Should that be a cause for concern? Perhaps.
Investors have poured $277 billion into stock-based mutual funds and exchange traded funds through Oct. 25. In 2000, $324 billion went into these funds.
And even with the Dow and S&P 500 at all-time highs, investors continue to pile into stocks.
Related: Fear & Greed Index shows investors are greedy
As of Friday, inflows for October had reached $50 billion, making it the fifth largest monthly inflow on record. The top two months of inflows both happened this year: $66.3 billion in January and $55.3 billion in July.
"The inflows we've seen this year have definitely been extreme," said David Santschi, chief executive of TrimTabs.
Meanwhile, investors have been pulling money out of bond funds at the fastest clip since ... you guessed it ... 2000.
Mutual funds and ETFs that invest in bonds have reported an outflow of $31 billion so far this year. Thirteen years ago, $50 billion was pulled out of bond funds.
Why this may not be another bubble: All of this begs the question, is the market headed for a repeat of 2000?
It's tempting to draw this conclusion given the rich valuations that many technology companies currently enjoy. Netflix (NFLX), Tesla (TSLA) and Amazon (AMZN) come to mind.
Related: Amazon is one of the most overvalued stocks
But there doesn't seem to be the same level of "irrational exuberance," to quote former Fed Chairman Alan Greenspan, in today's market.
"Predicting market tops with fund flow data is not an exact science," said Santschi. "But it's a good contrarian indicator."
Some experts have dubbed this the most hated bull market in history. Many investors say the Fed is pushing them to own stocks by holding short-term interest rates at record lows and keeping a lid on longer-term rates with its $85 billion in monthly bond purchases.
Last one in? Last one out?
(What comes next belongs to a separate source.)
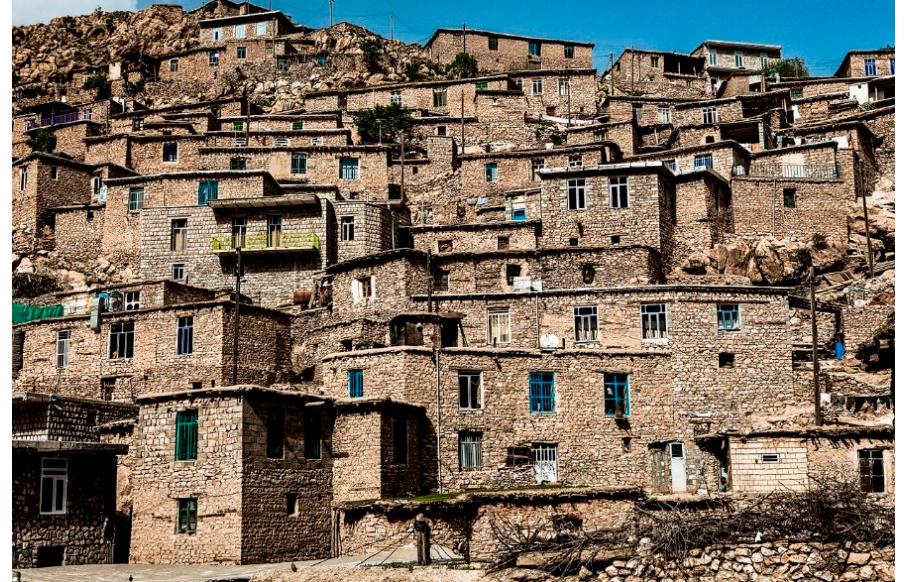
Figure 1. Palangan village, Iran.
The conventional wisdom on Wall Street is that retail investors, who are the main participants in mutual funds and ETFs, tend to jump into stocks just before the market reaches a top.
That was the case in 2000. In the three months leading up to the Nasdaq's peak in March 2000, investors put more than $138 billion into equity mutual funds and ETFs, nearly half of what was invested in stocks for that entire year.
Investors continued to put money into equity funds until Feb. 2001, although the pace slowed as stock prices continued to plunge.
However, the idea that small investors come late to the party does not always hold true.
In a paper published earlier this year, Birinyi Associates found that only four of the past nine bull markets followed this pattern. In the other five, equity fund flows were the highest at the beginning or in the middle of the cycle. In other words, the average investor got in early or only shortly after stocks started to surge.
This happened most recently during the bull market that began after the 2000 tech crash. Investors started to heavily pour money into stocks in March 2003, getting in relatively early on a run that lasted until October 2007.
Kevin Pleines, an equity analyst at Birinyi Associates, said that his firm has looked at bull markets going back to 1962. He dismissed the notion that the general public gets into stocks too late as "market lore."
Pleines acknowledged that equity inflows this year have been "notably positive," but he said inflows have not reached "a level that leads us to believe that the public is 'all in' on stocks."
So it's not that investors are necessarily excited about stocks. There just aren't any better alternatives for investors right now.